Points Clés à Retenir pour l’EACMC1
- Définition : Émission involontaire > 2 fois/semaine pendant > 3 mois chez un enfant ≥ 5 ans.
- Énurésie Secondaire : Toujours investiguer les causes organiques (IVU, DS) ou les facteurs psychosociaux.
- Investigation de Première Intention : Analyse d’urine (écarter IVU, acidocétose diabétique, DI).
- Traitement de Première Intention : Modification du comportement et alarme d’énurésie (taux de guérison le plus élevé).
- Pharmacothérapie : La Desmopressine est efficace pour la sécheresse à court terme, mais présente un taux de rechute élevé.
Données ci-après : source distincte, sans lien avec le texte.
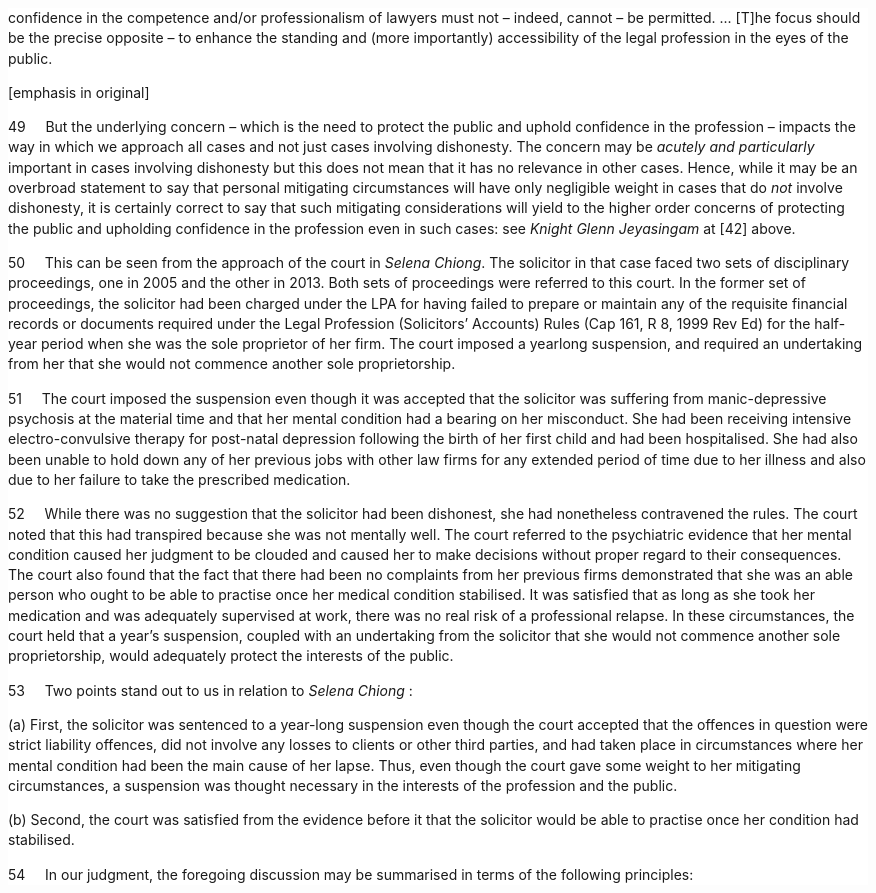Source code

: 
 confidence in the competence and/or professionalism of lawyers must not – indeed, cannot – be permitted. ... [T]he focus should be the precise opposite – to enhance the standing and (more importantly) accessibility of the legal profession in the eyes of the public. 

 [emphasis in original] 

49     But the underlying concern – which is the need to protect the public and uphold confidence in the profession – impacts the way in which we approach all cases and not just cases involving dishonesty. The concern may be _acutely and particularly_ important in cases involving dishonesty but this does not mean that it has no relevance in other cases. Hence, while it may be an overbroad statement to say that personal mitigating circumstances will have only negligible weight in cases that do _not_ involve dishonesty, it is certainly correct to say that such mitigating considerations will yield to the higher order concerns of protecting the public and upholding confidence in the profession even in such cases: see _Knight Glenn Jeyasingam_ at [42] above. 

50     This can be seen from the approach of the court in _Selena Chiong_. The solicitor in that case faced two sets of disciplinary proceedings, one in 2005 and the other in 2013. Both sets of proceedings were referred to this court. In the former set of proceedings, the solicitor had been charged under the LPA for having failed to prepare or maintain any of the requisite financial records or documents required under the Legal Profession (Solicitors’ Accounts) Rules (Cap 161, R 8, 1999 Rev Ed) for the half-year period when she was the sole proprietor of her firm. The court imposed a yearlong suspension, and required an undertaking from her that she would not commence another sole proprietorship. 

51     The court imposed the suspension even though it was accepted that the solicitor was suffering from manic-depressive psychosis at the material time and that her mental condition had a bearing on her misconduct. She had been receiving intensive electro-convulsive therapy for post-natal depression following the birth of her first child and had been hospitalised. She had also been unable to hold down any of her previous jobs with other law firms for any extended period of time due to her illness and also due to her failure to take the prescribed medication. 

52     While there was no suggestion that the solicitor had been dishonest, she had nonetheless contravened the rules. The court noted that this had transpired because she was not mentally well. The court referred to the psychiatric evidence that her mental condition caused her judgment to be clouded and caused her to make decisions without proper regard to their consequences. The court also found that the fact that there had been no complaints from her previous firms demonstrated that she was an able person who ought to be able to practise once her medical condition stabilised. It was satisfied that as long as she took her medication and was adequately supervised at work, there was no real risk of a professional relapse. In these circumstances, the court held that a year’s suspension, coupled with an undertaking from the solicitor that she would not commence another sole proprietorship, would adequately protect the interests of the public. 

53     Two points stand out to us in relation to _Selena Chiong_ : 

 (a) First, the solicitor was sentenced to a year-long suspension even though the court accepted that the offences in question were strict liability offences, did not involve any losses to clients or other third parties, and had taken place in circumstances where her mental condition had been the main cause of her lapse. Thus, even though the court gave some weight to her mitigating circumstances, a suspension was thought necessary in the interests of the profession and the public. 


 (b) Second, the court was satisfied from the evidence before it that the solicitor would be able to practise once her condition had stabilised. 

54     In our judgment, the foregoing discussion may be summarised in terms of the following principles:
- Sécurité : Ne jamais utiliser la desmopressine intranasale pour l’énurésie; surveiller l’hyponatrémie.
Question d’Exemple
Scénario Clinique
Un garçon de 7 ans est amené en clinique par sa mère en raison d’énurésie nocturne. Il mouille le lit 3 à 4 nuits par semaine. Il n’a jamais été sec la nuit pendant plus d’un mois. Il nie toute incontinence diurne, urgence ou dysurie. Ses selles sont régulières et molles. Il n’a pas d’antécédents médicaux significatifs. Son examen physique, y compris l’examen abdominal et neurologique, est sans particularité. Une analyse d’urine effectuée au bureau est négative pour le glucose, les protéines, les nitrites et les leucocytes. La mère est préoccupée car il souhaite aller à un camp de vacances dans 2 semaines.
Question
Lequel des énoncés suivants représente la prise en charge initiale la plus appropriée pour l’objectif spécifique de ce patient ?
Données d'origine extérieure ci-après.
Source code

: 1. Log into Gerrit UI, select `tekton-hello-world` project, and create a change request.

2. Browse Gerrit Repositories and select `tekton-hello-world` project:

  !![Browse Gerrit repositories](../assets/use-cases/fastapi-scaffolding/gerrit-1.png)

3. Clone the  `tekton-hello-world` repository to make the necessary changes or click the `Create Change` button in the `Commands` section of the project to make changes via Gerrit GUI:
- A. Réassurance et restriction hydrique seulement
- B. Thérapie par alarme d’énurésie
- C. Desmopressine orale
- D. Référence à un urologue pédiatrique
- E. Imipramine
Explication
La bonne réponse est :
- C. Desmopressine orale
Explication : Ce patient présente une énurésie nocturne primaire monosymptomatique. Bien que la thérapie par alarme d’énurésie (Option B) soit le traitement curatif le plus efficace avec le taux de rechute le plus faible, elle nécessite 3 à 4 mois pour être efficace. Le scénario clinique met en évidence un objectif spécifique à court terme : assister à un camp de vacances dans 2 semaines.
- Option C (Desmopressine orale) : C’est le choix privilégié pour la sécheresse à court terme (ex. : soirées pyjama, camps) car elle a un effet immédiat. Elle réduit la production d’urine nocturne. La famille doit être informée de la restriction hydrique pour prévenir l’hyponatrémie.
- Option A (Réassurance) : Bien qu’importante, elle ne répond pas à la préoccupation immédiate concernant le camp et la stigmatisation/gêne sociale que l’enfant souhaite éviter.
- Option B (Thérapie par alarme) : C’est le traitement de première intention pour la guérison à long terme, mais il faut trop de temps pour agir pour un camp commençant dans 2 semaines.
- Option D (Référence) : Non indiqué. Il s’agit d’un cas non compliqué d’énurésie primaire avec un examen physique et une analyse d’urine normaux.
- Option E (Imipramine) : Les antidépresseurs tricycliques sont des agents de troisième intention en raison de leur profil d’effets secondaires (cardiotoxicité) et ne sont pas appropriés comme prise en charge initiale.
Références
- Société canadienne de pédiatrie. (2020). Énurésie nocturne chez les enfants et les adolescents. Position.
- Kiddoo, D. (2012). Nocturnal Enuresis. Canadian Urological Association Journal.
- UpToDate. Étiologie et caractéristiques cliniques de la dysfonction vésicale chez l’enfant.
- Toronto Notes 2024. Pédiatrie : Néphrologie/Urologie.
- Conseil médical du Canada. Objectifs de l’EACMC Partie I : Énurésie/Incontinence.